_Problems to solve_
A. In the issue thread, edit everything from "Hmm. The explain" down to "the tables involved?" so that "row counts" stands in place of "approximate sizes", and give that stretch back.
B. Shorten the issue thread's paragraph that opens with "@ndrluis So the example query" and keep its main points.

_Source text_
-- -- --

Closed ndrluis closed 13 hours ago
This error occurs in version 462 as well.
cc @losipiuk
Thanks @ndrluis . I will look into that.
As a workaround use
SET SESSION fault_tolerant_execution_adaptive_query_planning_enabled=false
or set fault-tolerant-execution-adaptive-query-planning-enabled
config property to false.
cc: @gaurav8297
@ndrluis So the example query does not really reproduce the problem, right? At least it does not for me. Is the query you see like this one? Would you be fine with sharing exact query and query plan with columnt/table names obfuscated?
@losipiuk No, this is the exact query with the column and table names obfuscated. I will provide the query plan for you. Which type and format do you need?
Hmm. The explain
on the create or replace
statement should do. Also maybe data types for columns, it should not matter but ...
Also what are the approximate sizes of the tables involved?
My question is about the EXPLAIN format and type, for example:
FORMAT { TEXT | GRAPHVIZ | JSON }
TYPE { LOGICAL | DISTRIBUTED | VALIDATE | IO }
https://trino.io/docs/current/sql/explain.html
My question is about the EXPLAIN format and type, for example:
Just EXPLAIN ...
. No extra options
@ndrluis can you run on 463? There is no fix - but exception message should be more descriptive
@ndrluis any chance you could test it out on 463? Could help find the root cause.

-- -- --

_Given entries_
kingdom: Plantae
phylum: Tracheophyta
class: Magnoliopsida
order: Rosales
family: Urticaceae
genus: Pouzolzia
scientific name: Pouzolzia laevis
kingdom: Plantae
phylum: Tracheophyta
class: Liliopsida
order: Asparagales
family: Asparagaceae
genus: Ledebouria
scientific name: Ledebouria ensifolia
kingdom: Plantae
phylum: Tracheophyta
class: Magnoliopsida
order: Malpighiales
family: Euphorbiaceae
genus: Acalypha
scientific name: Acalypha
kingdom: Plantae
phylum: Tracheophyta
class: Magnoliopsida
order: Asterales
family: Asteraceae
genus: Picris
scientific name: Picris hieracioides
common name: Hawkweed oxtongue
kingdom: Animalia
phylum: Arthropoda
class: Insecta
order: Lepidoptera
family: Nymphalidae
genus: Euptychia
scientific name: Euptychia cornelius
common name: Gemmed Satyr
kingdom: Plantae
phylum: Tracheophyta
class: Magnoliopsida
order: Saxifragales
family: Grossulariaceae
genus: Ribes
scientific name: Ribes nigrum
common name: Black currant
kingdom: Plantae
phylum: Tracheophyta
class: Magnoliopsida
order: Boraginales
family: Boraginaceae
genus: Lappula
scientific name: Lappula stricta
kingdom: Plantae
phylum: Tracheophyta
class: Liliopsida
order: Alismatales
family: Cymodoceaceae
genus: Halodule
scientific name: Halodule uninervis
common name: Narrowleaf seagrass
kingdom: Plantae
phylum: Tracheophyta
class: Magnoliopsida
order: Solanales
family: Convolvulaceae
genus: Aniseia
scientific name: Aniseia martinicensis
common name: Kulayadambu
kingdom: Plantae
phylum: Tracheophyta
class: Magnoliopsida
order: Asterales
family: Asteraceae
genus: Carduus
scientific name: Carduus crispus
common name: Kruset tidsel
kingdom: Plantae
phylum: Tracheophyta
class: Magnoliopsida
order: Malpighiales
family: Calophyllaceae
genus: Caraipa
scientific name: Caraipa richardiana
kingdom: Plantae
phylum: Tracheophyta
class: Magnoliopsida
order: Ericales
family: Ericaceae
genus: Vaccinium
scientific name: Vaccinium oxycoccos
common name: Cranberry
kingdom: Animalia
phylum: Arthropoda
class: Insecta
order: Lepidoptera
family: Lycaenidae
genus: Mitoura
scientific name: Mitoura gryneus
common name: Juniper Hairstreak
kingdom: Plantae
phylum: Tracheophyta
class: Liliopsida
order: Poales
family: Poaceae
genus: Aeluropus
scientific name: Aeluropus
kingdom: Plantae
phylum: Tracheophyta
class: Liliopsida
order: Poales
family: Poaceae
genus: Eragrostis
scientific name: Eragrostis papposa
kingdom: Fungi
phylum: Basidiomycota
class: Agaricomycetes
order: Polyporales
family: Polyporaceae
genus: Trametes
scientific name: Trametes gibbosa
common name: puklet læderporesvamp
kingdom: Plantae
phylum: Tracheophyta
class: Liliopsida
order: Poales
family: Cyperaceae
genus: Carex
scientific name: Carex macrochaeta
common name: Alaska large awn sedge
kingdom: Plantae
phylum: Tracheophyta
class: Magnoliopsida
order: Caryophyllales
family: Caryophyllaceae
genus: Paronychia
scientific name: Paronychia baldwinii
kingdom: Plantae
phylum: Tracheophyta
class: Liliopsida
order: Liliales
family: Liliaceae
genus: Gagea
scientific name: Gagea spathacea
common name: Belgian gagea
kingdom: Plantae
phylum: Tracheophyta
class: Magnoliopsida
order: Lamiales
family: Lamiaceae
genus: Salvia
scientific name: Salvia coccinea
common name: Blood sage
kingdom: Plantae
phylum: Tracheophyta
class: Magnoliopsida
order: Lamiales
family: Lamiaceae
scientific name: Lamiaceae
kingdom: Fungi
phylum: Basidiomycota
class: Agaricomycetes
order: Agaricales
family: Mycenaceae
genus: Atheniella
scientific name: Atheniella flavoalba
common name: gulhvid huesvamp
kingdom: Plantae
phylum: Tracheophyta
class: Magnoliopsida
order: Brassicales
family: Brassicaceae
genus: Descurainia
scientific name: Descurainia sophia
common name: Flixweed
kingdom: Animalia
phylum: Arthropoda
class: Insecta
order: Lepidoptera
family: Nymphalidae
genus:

-- -- --

_Task-by-task answers_
A.
Hmm. The explain
on the create or replace
statement should do. Also maybe data types for columns, it should not matter but ...
Also what are the row counts of the tables involved?

B. @ndrluis The example query doesn't reproduce the problem for me. Is your real query like it? Could you share the exact query and its plan, with column and table names obfuscated?